Diving In: Underwater research helps FSU student earn Hollings Scholarship

Charlie Azzarito's archeological research aims to reveal data useful in tracking climate change.
Charlie Azzarito's archeological research aims to reveal data useful in tracking climate change.

A Florida State University anthropology student who conducts much of his research underwater is the winner of a Hollings Scholarship, bestowed by the National Oceanic and Atmospheric Administration. 

Charlie Azzarito is a dual major in anthropology and sociology from Orlando whose underwater work includes examining artifacts and compiling soil profiles from rivers and lakes. 

The information Azzarito gathers can reveal data that is used in the study of climate change. 

“The top layer of the soil looks very different from the soil two meters down,” he said. “But you can determine what the landscape looked like when that was topsoil and what the climate was like back then. You can look at how humans had to adapt to events like the ice age and how we’ll need to adapt in the future.”  

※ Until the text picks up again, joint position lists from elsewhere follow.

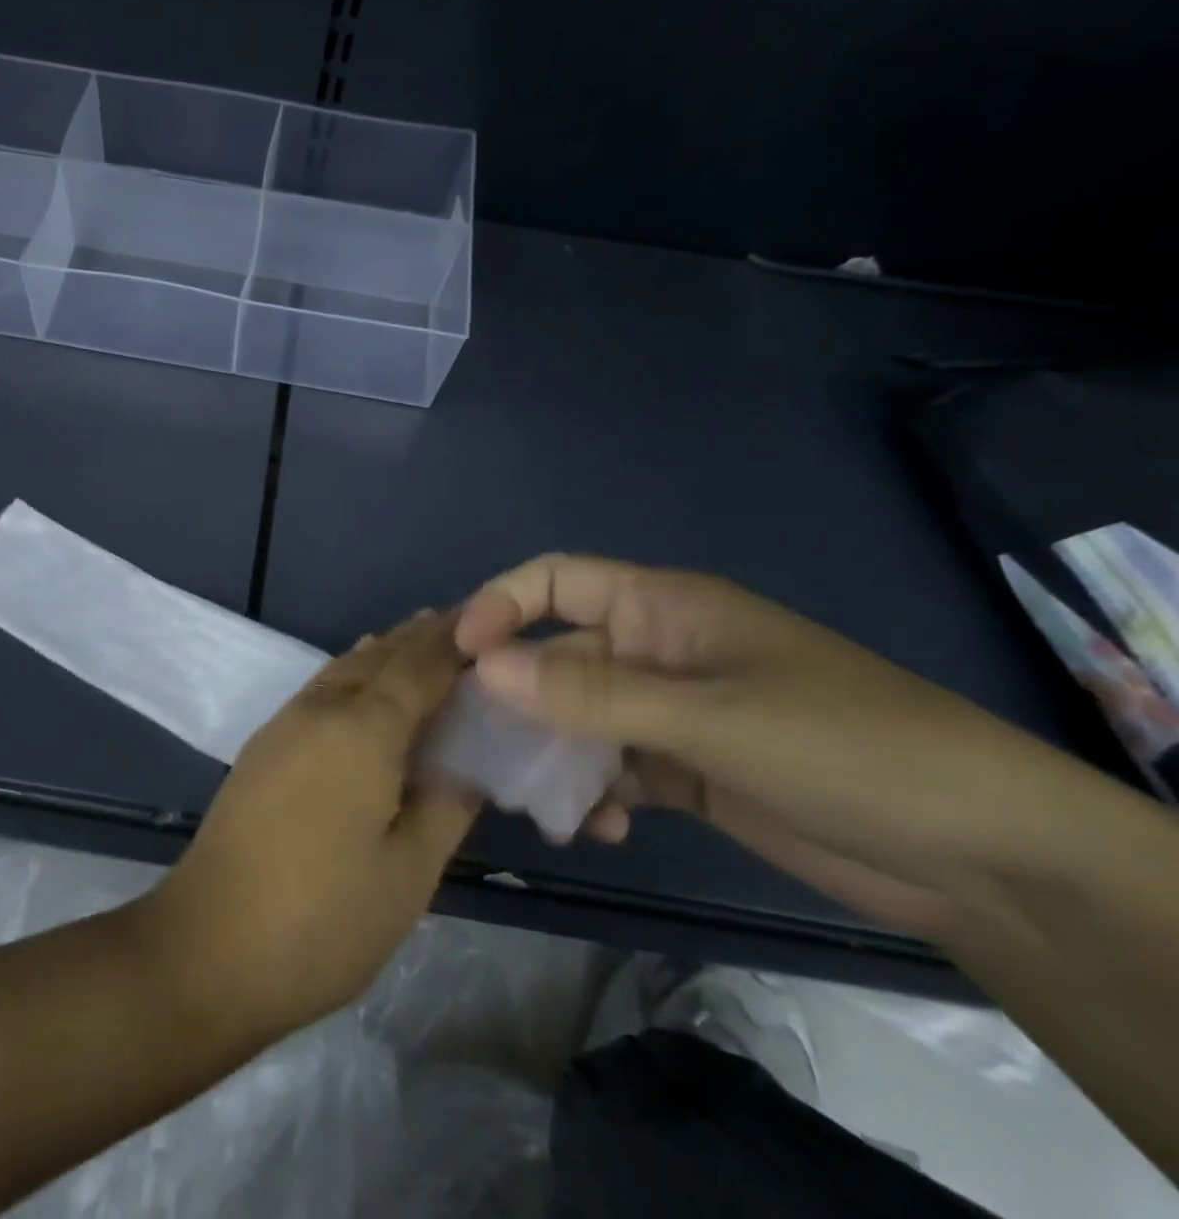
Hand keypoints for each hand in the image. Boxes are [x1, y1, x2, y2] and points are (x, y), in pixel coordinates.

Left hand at [137, 611, 478, 1040]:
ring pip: (344, 668)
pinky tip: (362, 684)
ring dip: (385, 652)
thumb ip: (446, 805)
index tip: (492, 623)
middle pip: (379, 657)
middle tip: (465, 629)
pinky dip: (352, 674)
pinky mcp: (263, 746)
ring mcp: (284, 724)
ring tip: (419, 642)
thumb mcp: (408, 872)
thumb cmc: (322, 918)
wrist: (207, 945)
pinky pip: (320, 688)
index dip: (455, 643)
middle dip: (421, 639)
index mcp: (363, 729)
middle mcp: (320, 709)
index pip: (420, 666)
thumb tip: (470, 761)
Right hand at [455, 555, 1121, 938]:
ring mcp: (669, 711)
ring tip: (535, 798)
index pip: (556, 581)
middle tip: (473, 743)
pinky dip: (594, 792)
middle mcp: (655, 650)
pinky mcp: (686, 767)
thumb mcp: (708, 715)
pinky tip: (599, 826)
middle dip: (514, 695)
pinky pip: (612, 767)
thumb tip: (482, 667)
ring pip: (578, 717)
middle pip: (556, 655)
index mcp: (661, 608)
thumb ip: (591, 692)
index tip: (458, 654)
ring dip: (551, 753)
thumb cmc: (842, 747)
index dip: (501, 605)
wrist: (980, 856)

The Hollings Scholarship Program provides awards that include up to $9,500 a year in financial assistance for two years of full-time study and a 10-week, full-time paid internship at a NOAA facility during the summer.  

The internship between the first and second years of the award provides scholars hands-on, practical experience in NOAA-related science, research, technology, policy, management and education activities. 

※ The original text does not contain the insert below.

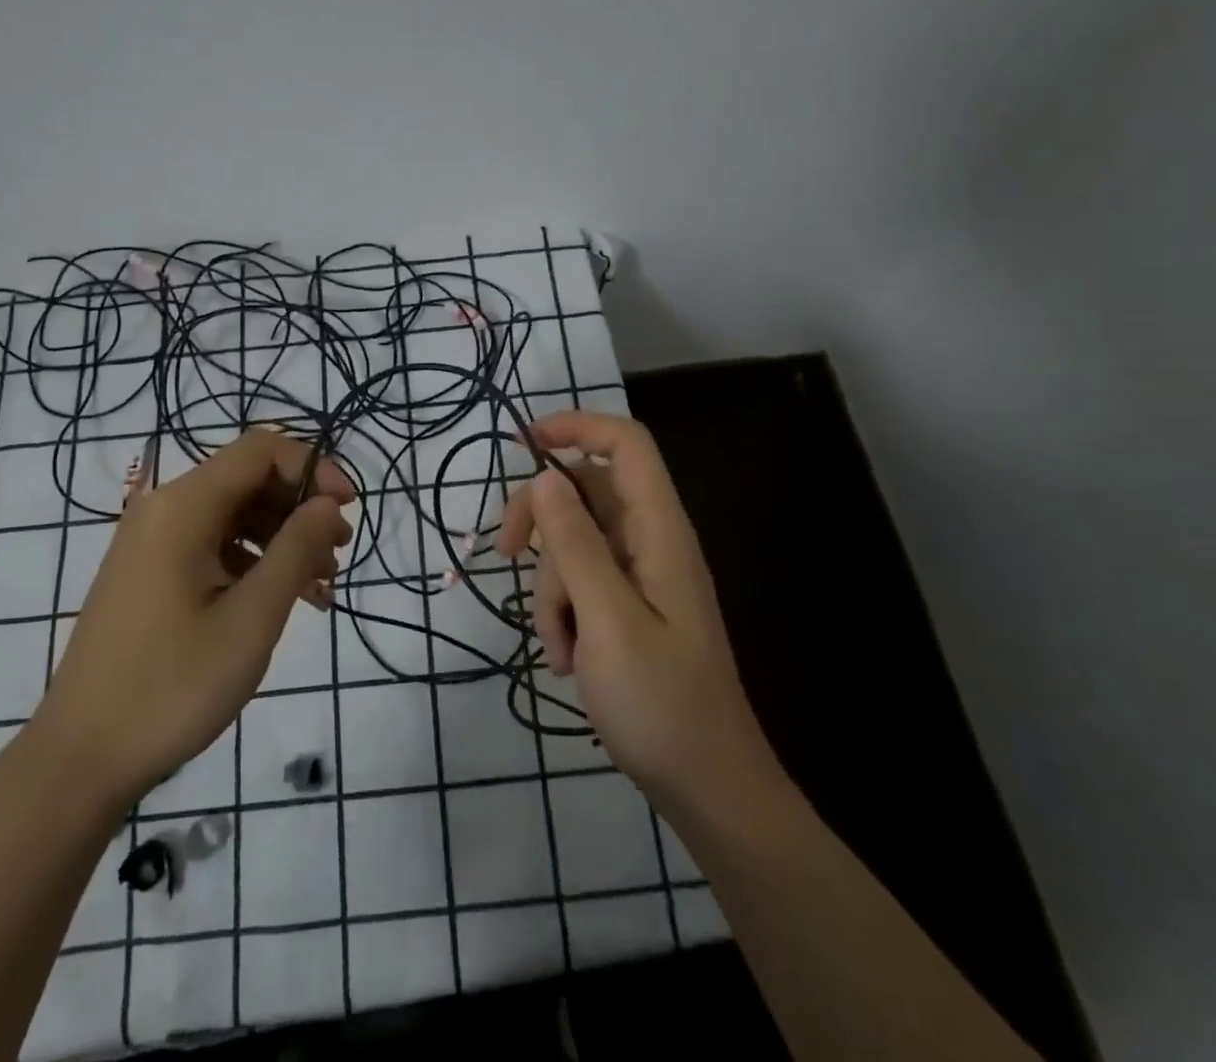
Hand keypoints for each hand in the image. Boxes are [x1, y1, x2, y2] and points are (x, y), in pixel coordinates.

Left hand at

Azzarito said his research and interests overlap with the mission of NOAA’s Maritime Heritage Program, which aims to preserve and protect historical, cultural, and archaeological resources within coastal and marine environments.    

While he’s not sure where his internship will be —the Pacific Northwest, Florida Keys and Hawaii are possibilities— Azzarito said he’s hoping to build from his research-heavy background.  

“Most of what I am doing right now is very research focused; I really want to see what it’s like to work for a federal agency doing archeology and what that would entail,” he said. “I am also hoping to get experience on more of the technology used for large underwater sites and mapping data.”

Azzarito added: “It was a bit of a long shot when I applied for this because I’m not in a science, technology, engineering or math field. I wasn’t sure if I qualified. But now reality has set in, and I’m really excited.”